In 2019, the House voted to reauthorize the law for five years, but then-Senate Majority Leader Mitch McConnell never brought it to the floor. The House voted again to reauthorize this March, but the Senate has not taken it up yet. On July 30, almost a dozen Democratic senators, including Amy Klobuchar of Minnesota and Elizabeth Warren of Massachusetts, released a letter asking Senate Majority Leader Chuck Schumer to reauthorize the act.
Russell said that she and other lawyers and advocates have wanted a mention of economic abuse in VAWA and eagerly anticipate the passage of the 2021 reauthorization in the Senate. The 2021 version includes the long-awaited definition of economic abuse as “behavior that is coercive, deceptive, or unreasonably controls or restrains a person’s ability to acquire, use, or maintain economic resources to which they are entitled.” The House passed the 2021 reauthorization in March, and she hopes this one makes it through the Senate.

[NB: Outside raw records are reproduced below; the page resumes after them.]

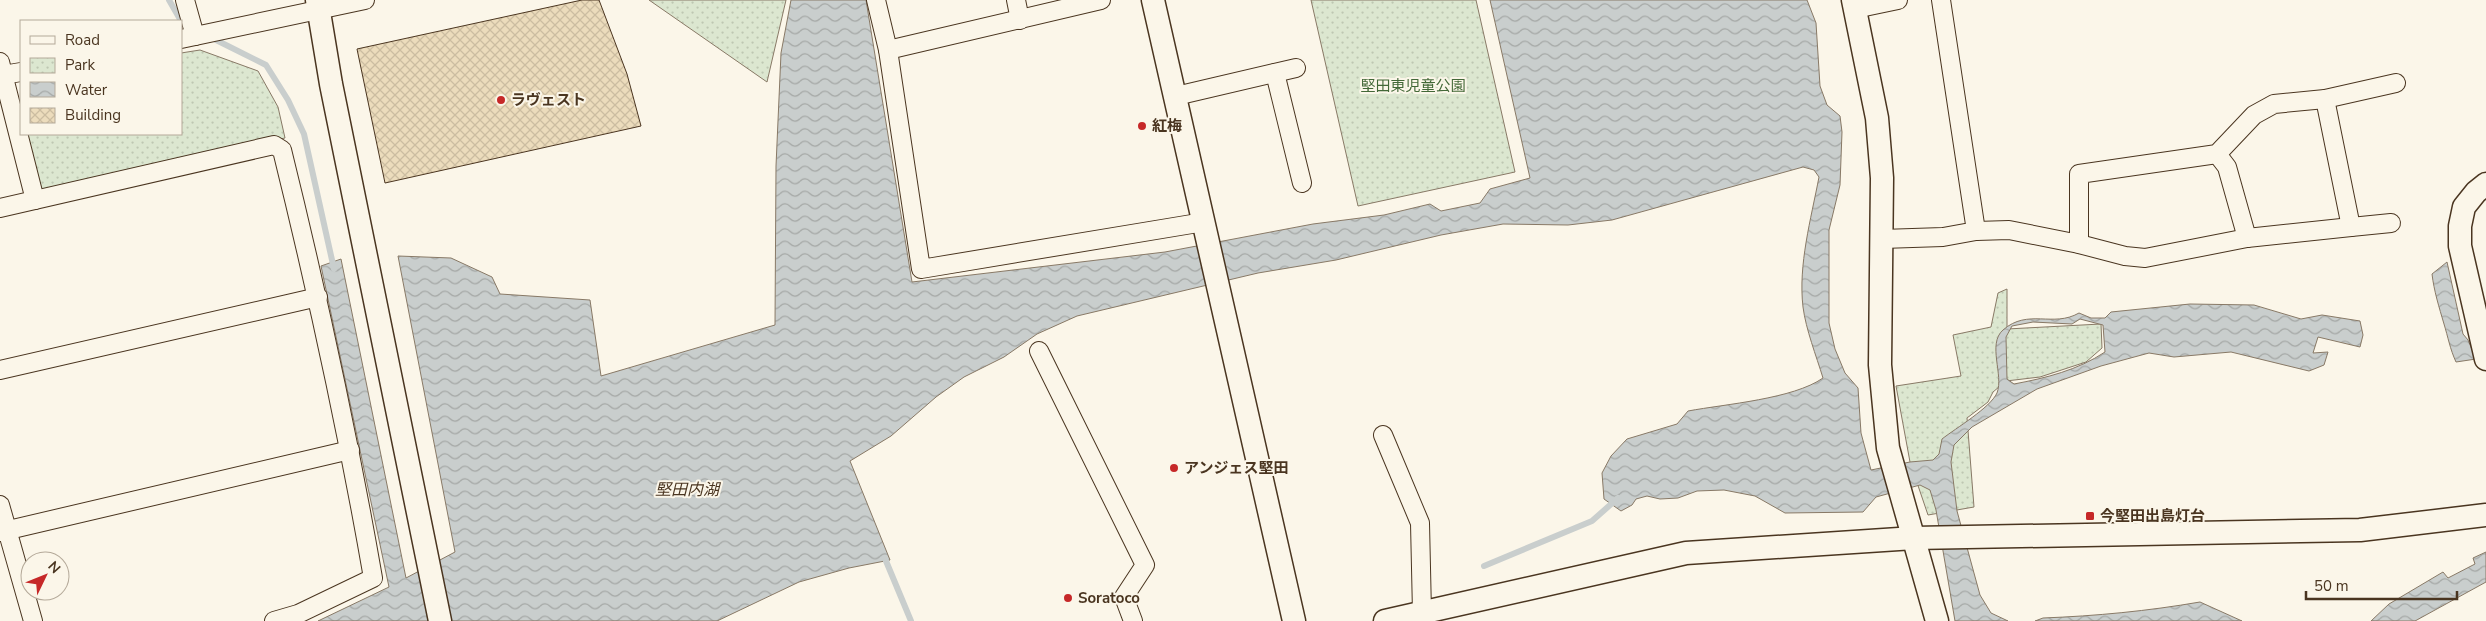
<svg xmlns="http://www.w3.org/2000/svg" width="2486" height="621" viewBox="0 0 2486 621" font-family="'Nunito Sans','Noto Sans JP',sans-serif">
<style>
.park{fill:url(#park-dots);stroke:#887966}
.water{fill:url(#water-waves);stroke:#887966;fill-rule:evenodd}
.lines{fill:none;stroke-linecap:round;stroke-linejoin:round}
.stream{stroke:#c9cecd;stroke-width:6}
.building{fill:url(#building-cross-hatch);stroke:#4a3520}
.minor-casing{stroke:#4a3520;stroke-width:20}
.tertiary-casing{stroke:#4a3520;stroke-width:25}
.minor{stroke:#fbf6e9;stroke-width:18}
.tertiary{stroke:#fbf6e9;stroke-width:22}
.poi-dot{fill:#c62828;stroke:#fbf6e9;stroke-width:2}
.labels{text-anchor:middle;stroke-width:4;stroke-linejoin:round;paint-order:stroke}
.park-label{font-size:15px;fill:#436837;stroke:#fbf6e9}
.poi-label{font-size:15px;font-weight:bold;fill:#4a3520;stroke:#fbf6e9;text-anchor:start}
.water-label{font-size:16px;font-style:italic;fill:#4a3520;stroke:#fbf6e9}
</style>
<defs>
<pattern id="park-dots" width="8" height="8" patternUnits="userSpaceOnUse" patternTransform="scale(1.25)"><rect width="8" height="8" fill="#dce7d0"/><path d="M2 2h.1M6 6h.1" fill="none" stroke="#bec7b2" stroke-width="1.8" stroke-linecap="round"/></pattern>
<pattern id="water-waves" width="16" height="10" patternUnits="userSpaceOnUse" patternTransform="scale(1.25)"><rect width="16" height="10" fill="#c9cecd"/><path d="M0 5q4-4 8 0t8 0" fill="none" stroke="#a5a8a6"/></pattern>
<pattern id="building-cross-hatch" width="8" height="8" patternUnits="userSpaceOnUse" patternTransform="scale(1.25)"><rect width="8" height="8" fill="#ecdcbc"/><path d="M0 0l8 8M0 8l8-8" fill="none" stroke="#ccbda1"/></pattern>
</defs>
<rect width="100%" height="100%" fill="#fbf6e9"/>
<!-- park -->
<g class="park">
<polygon points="649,0 786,0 767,82"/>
<polygon points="1311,0 1476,0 1515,172 1358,206"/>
<polygon points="200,50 258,71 278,107 285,138 40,190 26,134 181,134 181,53"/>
<polygon points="2007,289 2007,329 2101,324 2102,348 2086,362 2040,377 2006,381 1993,392 1988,402 1967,418 1974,507 1928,515 1910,462 1896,386 1961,376 1953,335 1991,327 1998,293"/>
</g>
<!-- water -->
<g class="water">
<path d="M791,0H866L912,282L1165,252L1313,224L1384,215L1430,204L1441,211L1480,203L1490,189L1530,178L1490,0H1807L1816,23L1820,86L1827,105L1840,116L1842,132L1840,185L1829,230V323L1835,349L1845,373L1858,388L1861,433L1871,470L1910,462L1933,460L1939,454L1942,439C1956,428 1990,408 1997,393C2004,375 1987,344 2003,330C2028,308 2053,328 2079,313L2091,318H2105L2111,312L2190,304L2254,305L2301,319L2322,315L2360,321L2363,335L2360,347L2318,337L2313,353L2328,352L2324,365L2309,371L2231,352L2174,357L2149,353L2101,366L2037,389L1972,427L1954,445L1951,462L1957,511L1980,595L1991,613L2008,621H1955L1936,510L1930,490L1920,485L1876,497L1863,512L1785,513L1755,496L1724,490L1697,491L1678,498L1660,499L1647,496L1636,499L1632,505L1621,511L1604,499L1602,473L1611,456L1627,439L1677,424L1688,411C1726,404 1793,399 1823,378C1816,355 1806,330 1803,307C1798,265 1811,219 1819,177L1814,170L1803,167L1612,220L1568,225L1503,224L1441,235L1336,260L1258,273L1077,316L1037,334L1004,357L964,377L936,397L891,436L850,461L890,560L849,568L799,582L717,621H318L389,587L321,266L341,259L406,578L455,552L398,256L451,258L492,277L500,294L590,300L601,376L775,325L776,166L781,53ZM2080,319L2103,325L2105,352C2078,370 2046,378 2014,384L2007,379L2006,337L2012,326L2033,322L2072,324Z"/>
<path d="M2447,262L2463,334L2468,340L2476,359L2456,362C2450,349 2448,337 2444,324C2439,307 2434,291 2432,274Z"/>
<polygon points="2486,552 2486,582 2415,621 2371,621 2389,604 2443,572 2448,578 2475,564 2473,558"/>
<path d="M2200,602L2242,621H2035L2043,618C2096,616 2148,611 2200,602Z"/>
</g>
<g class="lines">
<!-- stream -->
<g class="stream">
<polyline points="169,0 181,21"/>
<polyline points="210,37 266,65 288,100 304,134 334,269"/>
<polyline points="886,561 911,621"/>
<polyline points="1484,566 1592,521 1618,498"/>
</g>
</g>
<!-- building -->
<polygon class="building" points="582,0 599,0 627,74 641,126 385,183 357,49"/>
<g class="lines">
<!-- minor casing -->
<g class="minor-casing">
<g id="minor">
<polyline points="185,0 195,36"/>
<polyline points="876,0 888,50 921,269 1204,222"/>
<polyline points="1016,0 1020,20"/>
<polyline points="1855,9 1898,0"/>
<polyline points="181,39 365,0"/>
<polyline points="888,50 1101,0"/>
<polyline points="0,62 35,200"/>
<polyline points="1275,73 1302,183"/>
<polyline points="3,75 21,72"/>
<polyline points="1176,96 1296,68"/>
<polyline points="2325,99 2351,227 2391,223"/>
<polyline points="2217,154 2227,167 2247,238"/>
<path d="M0,208L274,145L282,150C317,292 348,434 373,578L298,614L274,621"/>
<polyline points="1976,231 2009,230 2079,244 2125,256 2145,258 2247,238 2351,227"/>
<polyline points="1882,239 1943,237 1976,231 1941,0"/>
<polyline points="2079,244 2079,174 2217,154 2254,115 2274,104 2325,99 2396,83"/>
<polyline points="1039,351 1145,565 1124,597 1133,621"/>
<polyline points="0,370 318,297"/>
<polyline points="1383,435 1420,523 1422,613"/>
<polyline points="0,505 33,621"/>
<polyline points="0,532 350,450"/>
</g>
</g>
<!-- tertiary casing -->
<g class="tertiary-casing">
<g id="tertiary">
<polyline points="317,0 331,84 440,621"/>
<polyline points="1153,0 1294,621"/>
<polyline points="1853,0 1877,118 1882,178 1880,365 1888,448 1937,621"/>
<polyline points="2486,184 2476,192 2464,207 2460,226 2460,246 2486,359"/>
<polyline points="1385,621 1686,553 1914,538 2360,530 2486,515"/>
</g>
</g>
<!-- minor -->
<use href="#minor" class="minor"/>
<!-- tertiary -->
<use href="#tertiary" class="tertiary"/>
</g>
<!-- markers -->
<g class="poi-dot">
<circle cx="501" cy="100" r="5"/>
<circle cx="1142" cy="126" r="5"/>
<circle cx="1174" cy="468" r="5"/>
<rect x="2085" y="511" width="10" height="10" rx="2.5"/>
<circle cx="1068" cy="598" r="5"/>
</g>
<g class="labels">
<!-- park labels -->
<g class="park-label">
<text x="1413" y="91">堅田東児童公園</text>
</g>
<!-- poi labels -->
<g class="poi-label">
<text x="511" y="105">ラヴェスト</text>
<text x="1152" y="131">紅梅</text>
<text x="1184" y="473">アンジェス堅田</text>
<text x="2100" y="521">今堅田出島灯台</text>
<text x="1078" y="603">Soratoco</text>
</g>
<!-- water labels -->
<g class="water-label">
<text x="687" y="495">堅田内湖</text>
</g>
</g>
<!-- legend -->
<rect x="20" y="20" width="162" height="115" fill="#fbf6e9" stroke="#b4a999"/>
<rect x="30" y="36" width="25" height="8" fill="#fbf6e9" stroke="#b4a999"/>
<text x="65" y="45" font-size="15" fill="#4a3520">Road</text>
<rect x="30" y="58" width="25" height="15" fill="url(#park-dots)" stroke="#b4a999"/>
<text x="65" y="70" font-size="15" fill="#4a3520">Park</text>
<rect x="30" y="82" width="25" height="15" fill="url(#water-waves)" stroke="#b4a999"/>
<text x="65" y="95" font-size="15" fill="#4a3520">Water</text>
<rect x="30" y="108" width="25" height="15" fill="url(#building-cross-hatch)" stroke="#b4a999"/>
<text x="65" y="120" font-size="15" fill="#4a3520">Building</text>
<!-- north arrow -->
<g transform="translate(45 576) rotate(47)"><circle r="24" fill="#fbf6e9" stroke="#b4a999"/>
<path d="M0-4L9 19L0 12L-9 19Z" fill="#c62828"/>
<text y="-8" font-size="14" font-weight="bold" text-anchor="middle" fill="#4a3520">N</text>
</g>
<!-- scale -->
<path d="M2306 591v8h151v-8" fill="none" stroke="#4a3520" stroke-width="2.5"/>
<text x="2314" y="591" font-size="15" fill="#4a3520" stroke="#fbf6e9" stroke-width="4" paint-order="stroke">50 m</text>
</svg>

“By giving that recognition, it allows those of us on the state level to argue that VAWA recognizes [economic abuse], so you should too,” said Russell. “It’s a first step, and I think it’s a necessary step.”
Russell said that the 2013 version of VAWA — the last reauthorized version — does help with some of the components of economic abuse. Someone who keeps losing their job because their intimate partner stalks them at work would have been recognized in the 2013 version because stalking is recognized. Or, because VAWA grants money to legal services, people who cannot afford counsel because of financial abuse would have access to funds. However, she said that recognizing economic abuse as a separate form of domestic violence, actually specifying it in the text, allows lawyers to strengthen cases by citing VAWA. It also may serve as a reference for domestic violence organizations that may not understand what economic abuse is.
Defining economic abuse in legislation won’t necessarily help survivors get out of coerced debt or regain financial stability, said Russell. Still, she hopes it offers a foundation to build on because financial wellbeing is crucial to leaving an abusive relationship and establishing an independent life.
“The sort of common characteristic of financial abuse is one of control, an abuser trying to place as much control over someone’s life as possible,” said Andrea Hetling, a professor at Rutgers University who has published extensively on domestic violence. “Financial abuse is a very effective way of doing that. If we don’t have financial freedom, it’s really hard to function in our society, and building up debt in someone’s name, having a poor credit history, are really, really difficult barriers.”
These barriers can withstand the test of time. A 2013 article in the peer reviewed Journal of Interpersonal Violence, said that tactics like destroying someone’s credit, accumulating debt, or harassing a partner at work to get them fired are methods of entrapment that can last even after someone escapes an abusive relationship. The survivor may be safe from continued emotional or physical harm, but coerced debt, for example, can accumulate for years after an abusive relationship ends.
“You can be broken up and be in different states, and the [abuser] could still be running up money under your accounts,” said Johnson. “Trying to prove that that isn’t your debt becomes extremely difficult. So, on one end, you can have no money, and on another end, you could owe tons of money.”
As for Stager, she diligently paid off the debt her ex-husband had accumulated for years after leaving him. She said that she negotiated with some companies but just buckled down and paid others. There was, she explained, no other solution at the time.
But if the new version of VAWA passes, experts and advocates say, it could lay the foundation for solutions to come.